IAPPはAIについてわざわざ新たな認証を作り、この秋からトレーニングとテストを実施するそうです。

 

もう一つ、データの越境移転の話題が再度持ちあがるでしょう。

7月上旬、EU-U.S. Data Privacy Framework(EU-U.S.-DPF)が欧州委員会から十分性認定を受け、

EU-U.S. Privacy Shieldの後継としてEU-U.S.間のデータ流通の基礎となったためです。

 

EU-U.S. DPFはアメリカ、カナダで主に採用されているFair Information Practicesの原則をベースとしたデータ保護のフレームワークです。

EU-U.S. Privacy Shield との違いは、Data Privacy Frameworkでは個人からの苦情に対応するための体制が新たに整備され、

個人に対する救済措置が強化されたことにあります。

これによってEUの個人は自国のDPAに対してアメリカに移転されたデータに対する苦情申し立てを行うことができるようになりました。

欧州のDPAはこの苦情をアメリカに伝え、アメリカが調査を開始するという仕組みです。

この仕組みのおかげで欧州の個人は自分のデータに対する苦情申し立てが格段にしやすくなりました。

EU圏という大きな経済領域のもつ力がなした政治的な努力の結果のようにも見えます。

 

データの議論では、こうした政治的な影響が目につきます。

そのため、ロジックだけでは説明しきれない現象が発生します。

たとえば、欧州から十分性認定を受けた韓国を日本がまだホワイトリスト国に掲載していないことなどもその一例でしょう。

世界のデータ流通を促進するというDFFTでも世界第2の経済大国である中国をはじめとする共産圏が枠組みから外れています。

ビジネス上の観点からいえば、なんとも不思議な状況です。

しかし、ルールを決めている国々の事情もあるため、私たち民間のプレーヤーは、そういうものだと受け入れるしかないというのも実情です。

 

こういった状況では、やはり良質かつ新鮮な情報をコンスタントに集めていることが大切な気がします。

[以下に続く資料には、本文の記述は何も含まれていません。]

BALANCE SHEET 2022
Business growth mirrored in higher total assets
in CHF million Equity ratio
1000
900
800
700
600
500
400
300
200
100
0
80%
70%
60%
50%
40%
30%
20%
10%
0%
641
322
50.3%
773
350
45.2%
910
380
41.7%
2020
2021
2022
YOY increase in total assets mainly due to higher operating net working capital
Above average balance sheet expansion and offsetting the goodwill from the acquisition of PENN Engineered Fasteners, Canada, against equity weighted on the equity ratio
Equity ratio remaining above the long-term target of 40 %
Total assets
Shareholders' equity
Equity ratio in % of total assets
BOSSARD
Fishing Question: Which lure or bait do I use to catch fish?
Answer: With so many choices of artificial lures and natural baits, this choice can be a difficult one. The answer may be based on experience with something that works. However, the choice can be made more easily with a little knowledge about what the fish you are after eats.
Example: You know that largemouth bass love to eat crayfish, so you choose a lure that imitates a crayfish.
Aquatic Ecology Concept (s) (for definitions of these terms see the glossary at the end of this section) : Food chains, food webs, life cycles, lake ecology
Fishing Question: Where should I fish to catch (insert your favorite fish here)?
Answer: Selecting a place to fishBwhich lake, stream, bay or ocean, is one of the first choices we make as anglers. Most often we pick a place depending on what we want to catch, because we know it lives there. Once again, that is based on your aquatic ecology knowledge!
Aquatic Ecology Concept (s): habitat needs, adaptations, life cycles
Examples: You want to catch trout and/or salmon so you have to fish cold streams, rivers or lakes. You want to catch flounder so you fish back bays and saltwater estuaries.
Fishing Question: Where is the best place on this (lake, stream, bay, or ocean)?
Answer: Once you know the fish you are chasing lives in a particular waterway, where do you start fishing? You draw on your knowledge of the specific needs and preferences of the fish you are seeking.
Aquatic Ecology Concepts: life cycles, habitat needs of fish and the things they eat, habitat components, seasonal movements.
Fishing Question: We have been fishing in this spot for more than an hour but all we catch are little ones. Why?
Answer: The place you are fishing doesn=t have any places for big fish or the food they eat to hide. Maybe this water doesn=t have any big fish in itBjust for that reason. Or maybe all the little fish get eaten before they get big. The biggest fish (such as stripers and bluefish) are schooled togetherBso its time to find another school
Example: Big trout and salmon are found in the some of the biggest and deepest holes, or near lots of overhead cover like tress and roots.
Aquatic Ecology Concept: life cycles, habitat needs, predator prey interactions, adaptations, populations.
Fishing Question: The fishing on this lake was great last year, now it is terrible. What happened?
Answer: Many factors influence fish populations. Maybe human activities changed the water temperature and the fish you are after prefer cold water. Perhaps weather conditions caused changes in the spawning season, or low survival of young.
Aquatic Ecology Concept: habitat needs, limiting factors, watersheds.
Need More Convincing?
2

出来事にはニュースや文字として発表されない目に見えない文脈があります。

これを把握していると、混とんとした状況であっても道筋をある程度見出すことができます。

IAPPの国際カンファレンスのような場でネットワーキングを行うことが大切なのは、新鮮な情報を交換することができる相手を世界各国に持てるからです。

データの時代といっても、一番大切な情報はまだ、対面でのやり取りの中で得られるように感じます。